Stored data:
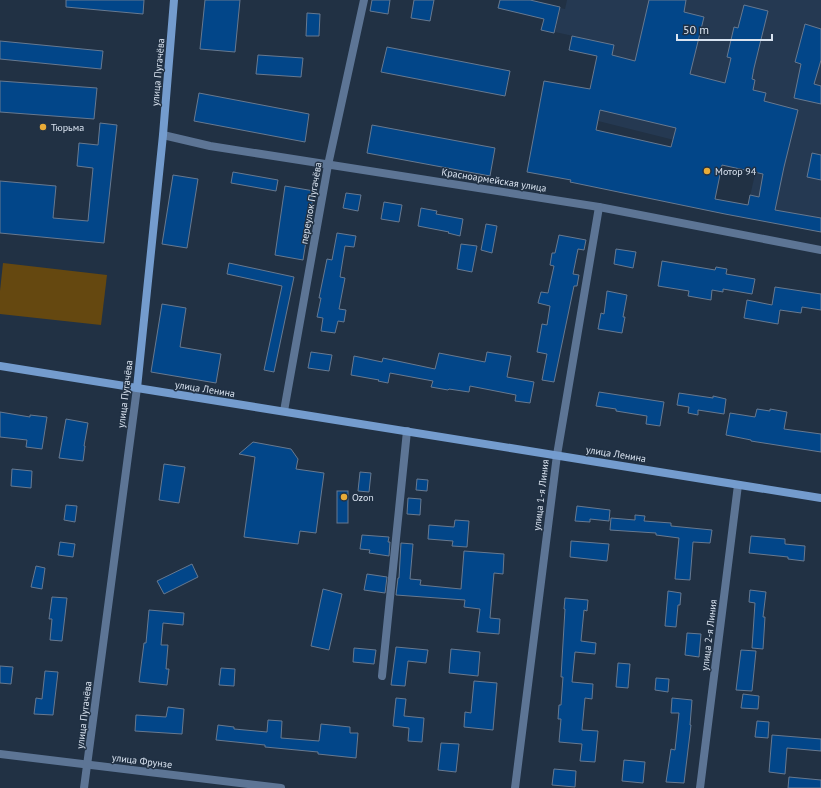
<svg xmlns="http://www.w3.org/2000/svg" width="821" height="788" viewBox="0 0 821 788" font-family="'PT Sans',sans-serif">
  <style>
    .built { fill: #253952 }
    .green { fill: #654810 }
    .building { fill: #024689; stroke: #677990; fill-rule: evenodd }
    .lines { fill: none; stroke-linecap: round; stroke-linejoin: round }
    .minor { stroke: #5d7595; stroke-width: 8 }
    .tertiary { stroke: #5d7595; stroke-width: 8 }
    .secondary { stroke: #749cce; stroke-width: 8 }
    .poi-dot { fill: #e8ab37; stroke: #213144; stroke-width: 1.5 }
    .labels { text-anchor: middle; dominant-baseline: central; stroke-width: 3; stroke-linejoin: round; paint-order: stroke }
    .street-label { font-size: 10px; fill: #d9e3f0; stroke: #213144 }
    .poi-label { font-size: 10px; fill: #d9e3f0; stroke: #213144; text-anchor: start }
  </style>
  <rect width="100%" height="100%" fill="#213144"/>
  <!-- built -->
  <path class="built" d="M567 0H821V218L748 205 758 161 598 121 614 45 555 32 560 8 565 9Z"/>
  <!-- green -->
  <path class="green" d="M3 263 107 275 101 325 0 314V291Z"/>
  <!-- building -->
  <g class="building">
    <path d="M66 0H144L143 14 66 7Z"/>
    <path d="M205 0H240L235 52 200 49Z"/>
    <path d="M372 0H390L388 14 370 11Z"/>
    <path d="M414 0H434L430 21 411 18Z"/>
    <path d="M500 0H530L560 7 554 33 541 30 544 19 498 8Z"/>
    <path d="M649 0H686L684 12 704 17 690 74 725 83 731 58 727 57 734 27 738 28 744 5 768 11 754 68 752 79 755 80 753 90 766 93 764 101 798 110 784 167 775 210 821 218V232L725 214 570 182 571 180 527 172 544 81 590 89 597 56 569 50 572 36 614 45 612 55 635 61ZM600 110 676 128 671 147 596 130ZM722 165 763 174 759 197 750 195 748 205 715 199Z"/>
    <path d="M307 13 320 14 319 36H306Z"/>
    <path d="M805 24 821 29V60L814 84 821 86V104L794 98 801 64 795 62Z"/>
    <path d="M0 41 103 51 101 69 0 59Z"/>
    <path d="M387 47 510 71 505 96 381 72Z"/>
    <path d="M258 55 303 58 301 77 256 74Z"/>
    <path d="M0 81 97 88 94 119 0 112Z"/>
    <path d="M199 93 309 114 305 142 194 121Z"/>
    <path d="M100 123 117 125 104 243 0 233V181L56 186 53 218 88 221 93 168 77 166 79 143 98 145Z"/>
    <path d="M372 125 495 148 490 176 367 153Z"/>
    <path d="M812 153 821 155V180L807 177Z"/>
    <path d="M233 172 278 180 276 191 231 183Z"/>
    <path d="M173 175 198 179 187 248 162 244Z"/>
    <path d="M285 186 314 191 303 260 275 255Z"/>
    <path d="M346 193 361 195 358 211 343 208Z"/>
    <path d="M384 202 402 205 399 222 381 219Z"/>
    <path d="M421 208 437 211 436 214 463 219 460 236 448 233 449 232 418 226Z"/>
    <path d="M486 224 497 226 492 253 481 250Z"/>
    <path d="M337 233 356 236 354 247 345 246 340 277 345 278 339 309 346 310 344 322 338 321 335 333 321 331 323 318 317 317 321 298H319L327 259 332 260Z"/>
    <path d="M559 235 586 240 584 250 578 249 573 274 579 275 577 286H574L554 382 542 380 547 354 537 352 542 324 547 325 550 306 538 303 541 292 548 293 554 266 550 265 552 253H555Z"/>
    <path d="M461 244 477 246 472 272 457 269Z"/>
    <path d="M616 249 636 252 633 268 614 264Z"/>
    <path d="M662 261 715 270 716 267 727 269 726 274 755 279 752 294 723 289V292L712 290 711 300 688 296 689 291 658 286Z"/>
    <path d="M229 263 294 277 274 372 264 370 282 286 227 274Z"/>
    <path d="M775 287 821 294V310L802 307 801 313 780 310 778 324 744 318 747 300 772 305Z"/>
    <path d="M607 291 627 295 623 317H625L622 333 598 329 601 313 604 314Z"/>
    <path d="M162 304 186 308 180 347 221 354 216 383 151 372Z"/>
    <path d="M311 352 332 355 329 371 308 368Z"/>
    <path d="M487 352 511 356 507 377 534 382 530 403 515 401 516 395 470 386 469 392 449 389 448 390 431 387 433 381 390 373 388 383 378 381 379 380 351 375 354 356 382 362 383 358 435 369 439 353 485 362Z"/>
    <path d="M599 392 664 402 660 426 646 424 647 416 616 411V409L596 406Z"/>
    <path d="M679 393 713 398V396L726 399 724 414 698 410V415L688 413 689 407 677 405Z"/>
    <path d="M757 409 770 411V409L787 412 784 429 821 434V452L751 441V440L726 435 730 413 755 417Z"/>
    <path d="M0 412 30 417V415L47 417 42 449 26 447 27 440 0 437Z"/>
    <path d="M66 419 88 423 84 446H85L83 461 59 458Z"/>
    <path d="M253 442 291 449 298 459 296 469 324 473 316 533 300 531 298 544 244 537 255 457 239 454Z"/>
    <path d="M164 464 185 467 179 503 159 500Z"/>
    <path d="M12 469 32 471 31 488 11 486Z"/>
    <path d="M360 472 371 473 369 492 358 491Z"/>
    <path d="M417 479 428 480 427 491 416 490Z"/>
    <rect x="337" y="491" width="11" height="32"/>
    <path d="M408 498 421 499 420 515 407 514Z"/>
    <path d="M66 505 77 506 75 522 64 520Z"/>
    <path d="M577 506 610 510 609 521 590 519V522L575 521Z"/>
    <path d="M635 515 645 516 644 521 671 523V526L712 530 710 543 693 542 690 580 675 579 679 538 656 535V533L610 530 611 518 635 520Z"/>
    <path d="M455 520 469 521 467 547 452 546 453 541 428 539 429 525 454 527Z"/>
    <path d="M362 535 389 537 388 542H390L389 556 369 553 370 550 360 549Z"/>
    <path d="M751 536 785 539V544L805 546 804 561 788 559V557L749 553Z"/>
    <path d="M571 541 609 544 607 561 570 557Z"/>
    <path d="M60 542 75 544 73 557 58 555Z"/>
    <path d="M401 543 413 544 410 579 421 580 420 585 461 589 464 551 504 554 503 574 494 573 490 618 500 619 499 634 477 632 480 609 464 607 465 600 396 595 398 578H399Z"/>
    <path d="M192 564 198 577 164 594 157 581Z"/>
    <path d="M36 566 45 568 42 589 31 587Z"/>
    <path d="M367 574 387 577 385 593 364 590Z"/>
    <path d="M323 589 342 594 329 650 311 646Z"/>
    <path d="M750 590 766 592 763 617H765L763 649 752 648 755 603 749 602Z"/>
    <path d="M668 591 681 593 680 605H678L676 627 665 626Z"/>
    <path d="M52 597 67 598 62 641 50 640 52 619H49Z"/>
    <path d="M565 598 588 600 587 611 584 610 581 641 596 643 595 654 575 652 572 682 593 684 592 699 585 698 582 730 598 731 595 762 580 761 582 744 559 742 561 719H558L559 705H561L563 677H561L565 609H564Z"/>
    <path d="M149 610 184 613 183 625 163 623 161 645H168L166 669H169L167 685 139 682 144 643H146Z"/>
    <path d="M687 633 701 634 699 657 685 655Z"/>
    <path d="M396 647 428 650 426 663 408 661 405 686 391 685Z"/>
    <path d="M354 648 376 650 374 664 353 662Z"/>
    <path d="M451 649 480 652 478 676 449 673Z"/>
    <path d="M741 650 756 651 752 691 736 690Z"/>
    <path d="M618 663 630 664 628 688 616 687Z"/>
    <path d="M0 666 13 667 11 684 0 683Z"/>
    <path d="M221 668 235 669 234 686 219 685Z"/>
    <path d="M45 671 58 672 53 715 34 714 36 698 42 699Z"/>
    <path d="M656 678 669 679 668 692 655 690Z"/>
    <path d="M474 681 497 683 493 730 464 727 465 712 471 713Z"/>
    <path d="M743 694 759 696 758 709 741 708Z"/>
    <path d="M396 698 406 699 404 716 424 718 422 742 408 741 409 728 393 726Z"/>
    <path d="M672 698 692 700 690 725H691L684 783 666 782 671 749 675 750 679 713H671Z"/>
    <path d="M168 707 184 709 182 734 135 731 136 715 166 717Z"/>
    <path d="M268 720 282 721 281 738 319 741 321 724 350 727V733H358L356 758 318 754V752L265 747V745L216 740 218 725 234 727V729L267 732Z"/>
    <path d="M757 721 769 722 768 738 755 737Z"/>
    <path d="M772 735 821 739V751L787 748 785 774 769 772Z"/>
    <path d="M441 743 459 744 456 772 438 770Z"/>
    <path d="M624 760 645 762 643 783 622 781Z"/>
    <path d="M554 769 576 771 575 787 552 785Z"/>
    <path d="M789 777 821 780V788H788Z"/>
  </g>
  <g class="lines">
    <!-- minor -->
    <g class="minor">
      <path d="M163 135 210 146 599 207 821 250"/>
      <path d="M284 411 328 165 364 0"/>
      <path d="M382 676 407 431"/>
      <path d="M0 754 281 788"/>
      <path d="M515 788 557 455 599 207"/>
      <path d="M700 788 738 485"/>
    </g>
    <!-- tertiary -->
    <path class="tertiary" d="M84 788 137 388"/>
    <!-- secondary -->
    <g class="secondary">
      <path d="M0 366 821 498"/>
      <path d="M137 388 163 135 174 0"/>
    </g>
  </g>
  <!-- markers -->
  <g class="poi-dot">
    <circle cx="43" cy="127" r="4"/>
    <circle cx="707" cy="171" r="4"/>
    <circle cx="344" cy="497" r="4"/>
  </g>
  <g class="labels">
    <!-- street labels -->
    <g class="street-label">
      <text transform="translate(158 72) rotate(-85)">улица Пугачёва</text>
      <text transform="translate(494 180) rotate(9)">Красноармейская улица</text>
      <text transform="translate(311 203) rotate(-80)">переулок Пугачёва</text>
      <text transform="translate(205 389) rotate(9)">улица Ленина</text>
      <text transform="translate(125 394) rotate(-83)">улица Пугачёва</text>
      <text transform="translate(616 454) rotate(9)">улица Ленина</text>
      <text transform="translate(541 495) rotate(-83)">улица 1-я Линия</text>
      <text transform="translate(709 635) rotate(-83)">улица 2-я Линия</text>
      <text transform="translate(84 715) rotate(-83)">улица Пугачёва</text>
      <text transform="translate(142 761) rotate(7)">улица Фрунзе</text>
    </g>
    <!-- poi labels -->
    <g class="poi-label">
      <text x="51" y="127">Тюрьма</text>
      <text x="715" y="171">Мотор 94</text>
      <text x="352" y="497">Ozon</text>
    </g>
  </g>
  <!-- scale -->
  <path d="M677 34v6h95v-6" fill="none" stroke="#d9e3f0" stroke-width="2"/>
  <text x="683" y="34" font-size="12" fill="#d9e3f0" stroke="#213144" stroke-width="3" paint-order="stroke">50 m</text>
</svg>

**Exercise details**
From the data above, copy out every line with the string "none" in it.

**Response below**
    .lines { fill: none; stroke-linecap: round; stroke-linejoin: round }
  <path d="M677 34v6h95v-6" fill="none" stroke="#d9e3f0" stroke-width="2"/>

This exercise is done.